- [Provided text]:
====
I have written about moving your Lightroom work from your laptop to your desktop (or any two computers) here. This involves exporting your work on the laptop as a catalog, then importing it into your desktop catalog.
Sometimes though you may want to simply move your catalog. Mine was initially on an external hard drive; I then decided to move it to my internal C: drive because it would read and write faster.
The first step in doing this is finding out where it is stored currently.
- In Lightroom go to Edit>Catalog Settings on the PC, or Lightroom>Catalog Settings on the Mac.
- In the General Tab, the location of your catalog is shown.
- Click on the Show button to open up a Mac Finder or Windows Explorer window with this catalog folder highlighted.
- Close Lightroom.
- Next, open up a second Windows Explorer or Finder window (Mac: File>New Finder Window; Windows 7: right-click on the folder icon in your task bar, choose Windows Explorer) ; navigate to where you want to put your catalog folder, and then drag the Lightroom Catalog folder from its current location in the first window to its new location in the second window.
- Double-click on the .lrcat file within this catalog folder, to launch Lightroom with this catalog.
- Lightroom will open, recognizing the new location of your catalog.
- Go to Edit (Lightroom on the Mac)>Preferences, General tab, and where it says “When starting up use this catalog”, choose this specific catalog (not Load Most Recent).
- If you dragged your catalog folder to a different hard drive, that copied your catalog, it didn’t move it. Once you have opened Lightroom with the copied catalog and confirmed that all is well – your photos and work are there – delete the original one.
Done!
[…] If you are not sure where your catalog is, or you know where it is and you want to move it, see this post on how to do […]
Great tip. I didn’t know I had my catalogue in a stupid place…and with a stupid name!
Now I have catalogue and photos in one place, easy to understand, easy to copy to laptop, easy to backup.
Sorted – many thanks.
hi laura
i have tried this, copying the catalog file from the external hard drive where it was, onto my laptop hard drive. i can open the catalog file which is on the laptop and see all the previews, etc fine. but if i go to develop, say, it says that the image file is missing. so the new catalog file is not seeing all the original images that are still on the external drive. how do i get round this?
====
[Collected data entries]

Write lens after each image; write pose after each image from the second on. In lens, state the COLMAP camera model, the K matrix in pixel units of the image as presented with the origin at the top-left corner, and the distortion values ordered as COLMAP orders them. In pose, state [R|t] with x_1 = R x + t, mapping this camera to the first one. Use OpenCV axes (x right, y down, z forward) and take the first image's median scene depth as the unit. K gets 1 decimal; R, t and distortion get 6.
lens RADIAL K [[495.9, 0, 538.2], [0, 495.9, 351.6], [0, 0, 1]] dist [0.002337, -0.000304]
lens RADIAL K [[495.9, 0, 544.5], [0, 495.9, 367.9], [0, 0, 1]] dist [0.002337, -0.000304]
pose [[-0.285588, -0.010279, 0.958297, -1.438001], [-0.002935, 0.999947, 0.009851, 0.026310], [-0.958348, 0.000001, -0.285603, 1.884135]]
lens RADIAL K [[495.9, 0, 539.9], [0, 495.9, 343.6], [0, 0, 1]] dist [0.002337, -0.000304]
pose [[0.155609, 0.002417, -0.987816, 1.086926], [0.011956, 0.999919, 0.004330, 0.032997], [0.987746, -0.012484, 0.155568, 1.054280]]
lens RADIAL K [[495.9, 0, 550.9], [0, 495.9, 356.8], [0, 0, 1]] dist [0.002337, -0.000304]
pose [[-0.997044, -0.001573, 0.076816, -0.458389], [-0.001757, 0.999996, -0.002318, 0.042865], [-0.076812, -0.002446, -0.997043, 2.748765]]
====
- [Tasks and exercises]:
**a.** Using the Lightroom catalog post, answer these:
(i) Where was the author's catalog stored at first?
(ii) In which tab of Catalog Settings is the catalog's location shown?
(iii) Which file inside the catalog folder do you double-click to launch Lightroom with that catalog?
**b.** Write out the Lightroom catalog post from "- Go to Edit" up to and including "easy to backup.".
You won't need the records for any of this.

- [Answers to the tasks]:
**a.**
(i) On an external hard drive.
(ii) The General tab.
(iii) The .lrcat file.

**b.**
- Go to Edit (Lightroom on the Mac)>Preferences, General tab, and where it says “When starting up use this catalog”, choose this specific catalog (not Load Most Recent).
- If you dragged your catalog folder to a different hard drive, that copied your catalog, it didn’t move it. Once you have opened Lightroom with the copied catalog and confirmed that all is well – your photos and work are there – delete the original one.
Done!
[…] If you are not sure where your catalog is, or you know where it is and you want to move it, see this post on how to do […]
Great tip. I didn’t know I had my catalogue in a stupid place…and with a stupid name!
Now I have catalogue and photos in one place, easy to understand, easy to copy to laptop, easy to backup.